Rendered images with source text:
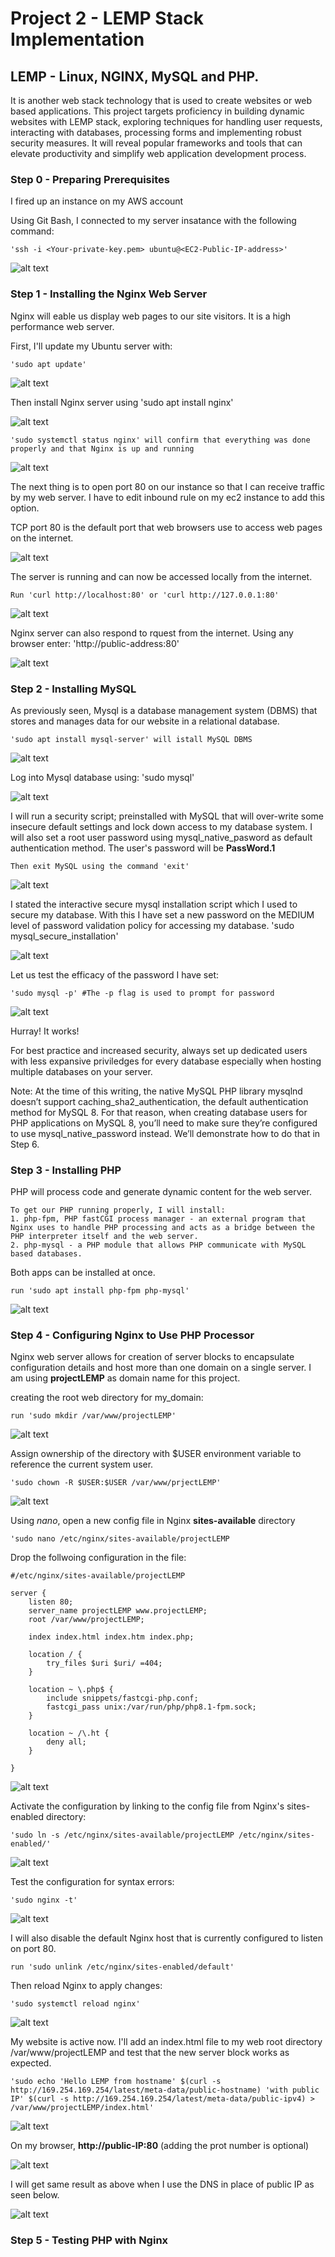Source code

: # Project 2 - LEMP Stack Implementation
## LEMP - Linux, NGINX, MySQL and PHP.
It is another web stack technology that is used to create websites or web based applications. This project targets proficiency in building dynamic websites with LEMP stack, exploring techniques for handling user requests, interacting with databases, processing forms and implementing robust security measures. It will reveal popular frameworks and tools that can elevate productivity and simplify web application development process.

### Step 0 - Preparing Prerequisites

I fired up an instance on my AWS account

Using Git Bash, I connected to my server insatance with the following command:

    'ssh -i <Your-private-key.pem> ubuntu@<EC2-Public-IP-address>'

![alt text](<Images/git bash connect to ec2.png>)


### Step 1 - Installing the Nginx Web Server

Nginx will eable us display web pages to our site visitors. It is a high performance web server.

First, I'll update my Ubuntu server with:

    'sudo apt update'

![alt text](<Images/sudo apt update_nginx.png>)

Then install Nginx server using
    'sudo apt install nginx'

![alt text](<Images/install nginx.png>)

    'sudo systemctl status nginx' will confirm that everything was done properly and that Nginx is up and running

![alt text](<Images/nginx status.png>)

The next thing is to open port 80 on our instance so that I can receive traffic by my web server. I have to edit inbound rule on my ec2 instance to add this option.

TCP port 80 is the default port that web browsers use to access web pages on the internet.

![alt text](<Images/edit inbound rules.png>)

The server is running and can now be accessed locally from the internet.

    Run 'curl http://localhost:80' or 'curl http://127.0.0.1:80'

![alt text](<Images/curl nginx.png>)

Nginx server can also respond to rquest from the internet. Using any browser enter:
    'http://public-address:80'

![alt text](<Images/nginx website.png>)



### Step 2 - Installing MySQL

As previously seen, Mysql is a database management system (DBMS) that stores and manages data for our website in a relational database.

    'sudo apt install mysql-server' will istall MySQL DBMS

![alt text](<Images/mysql for LEMP.png>)

Log into Mysql database using:
    'sudo mysql'

![alt text](<Images/log into mysql_LEMP.png>)

I will run a security script; preinstalled with MySQL that will over-write some insecure default settings and lock down access to my database system. I will also set a root user password using mysql_native_pasword as default authentication method. The user's password will be **PassWord.1**

    Then exit MySQL using the command 'exit'

![alt text](<Images/secure mysql_LEMP.png>)

I stated the interactive secure mysql installation script which I used to secure my database. With this I have set a new password on the MEDIUM level of password validation policy for accessing my database.
    'sudo mysql_secure_installation'

![alt text](<Images/secure mysql_LEMP (2).png>)

Let us test the efficacy of the password I have set:

    'sudo mysql -p' #The -p flag is used to prompt for password

![alt text](<Images/sudo mysql -p.png>)

Hurray! It works!

For best practice and increased security, always set up dedicated users with less expansive priviledges for every database especially when hosting multiple databases on your server.

Note: At the time of this writing, the native MySQL PHP library mysqlnd doesn’t support caching_sha2_authentication, the default authentication method for MySQL 8. For that reason, when creating database users for PHP applications on MySQL 8, you’ll need to make sure they’re configured to use mysql_native_password instead. We’ll demonstrate how to do that in Step 6.



### Step 3 - Installing PHP

PHP will process code and generate dynamic content for the web server.

    To get our PHP running properly, I will install:
    1. php-fpm, PHP fastCGI process manager - an external program that Nginx uses to handle PHP processing and acts as a bridge between the PHP interpreter itself and the web server.
    2. php-mysql - a PHP module that allows PHP communicate with MySQL based databases.

Both apps can be installed at once.

    run 'sudo apt install php-fpm php-mysql'

![alt text](<Images/install php-fpm_php-mysql.png>)



### Step 4 - Configuring Nginx to Use PHP Processor

Nginx web server allows for creation of server blocks to encapsulate configuration details and host more than one domain on a single server. I am using **projectLEMP** as domain name for this project.

creating the root web directory for my_domain:

    run 'sudo mkdir /var/www/projectLEMP'

![alt text](<Images/mkdir projectLEMP.png>)

Assign ownership of the directory with $USER environment variable to reference the current system user.

    'sudo chown -R $USER:$USER /var/www/prjectLEMP'

![alt text](<Images/chown projectLEMP.png>)

Using *nano*, open a new config file in Nginx **sites-available** directory

    'sudo nano /etc/nginx/sites-available/projectLEMP


Drop the follwoing configuration in the file:

    #/etc/nginx/sites-available/projectLEMP

    server {
        listen 80;
        server_name projectLEMP www.projectLEMP;
        root /var/www/projectLEMP;

        index index.html index.htm index.php;

        location / {
            try_files $uri $uri/ =404;
        }

        location ~ \.php$ {
            include snippets/fastcgi-php.conf;
            fastcgi_pass unix:/var/run/php/php8.1-fpm.sock;
        }

        location ~ /\.ht {
            deny all;
        }

    }

![alt text](<Images/nano projectLEMP.png>)


Activate the configuration by linking to the config file from Nginx's sites-enabled directory:

    'sudo ln -s /etc/nginx/sites-available/projectLEMP /etc/nginx/sites-enabled/'

![alt text](<Images/sudo ln-s projectLEMP.png>)

Test the configuration for syntax errors:

    'sudo nginx -t'

![alt text](<Images/nginx -t.png>)

I will also disable the default Nginx host that is currently configured to listen on port 80.

    run 'sudo unlink /etc/nginx/sites-enabled/default'

Then reload Nginx to apply changes:

    'sudo systemctl reload nginx'

![alt text](<Images/unlink and reload ngnix.png>)

My website is active now. I'll add an index.html file to my web root directory /var/www/projectLEMP and test that the new server block works as expected.

    'sudo echo 'Hello LEMP from hostname' $(curl -s http://169.254.169.254/latest/meta-data/public-hostname) 'with public IP' $(curl -s http://169.254.169.254/latest/meta-data/public-ipv4) > /var/www/projectLEMP/index.html'

![alt text](<Images/add index-html to projectLEMP.png>)

On my browser, **http://public-IP:80** (adding the prot number is optional)

![alt text](<Images/Hello LEMP.png>)

I will get same result as above when I use the DNS in place of public IP as seen below.

![alt text](<Images/Hello LEMP with DNS.png>)




### Step 5 - Testing PHP with Nginx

#### [WHAT IS BEING ASKED]
The string "pages" appears on some lines of the data above; report how many such lines there are, as a bare number.

#### [SOLUTION]
2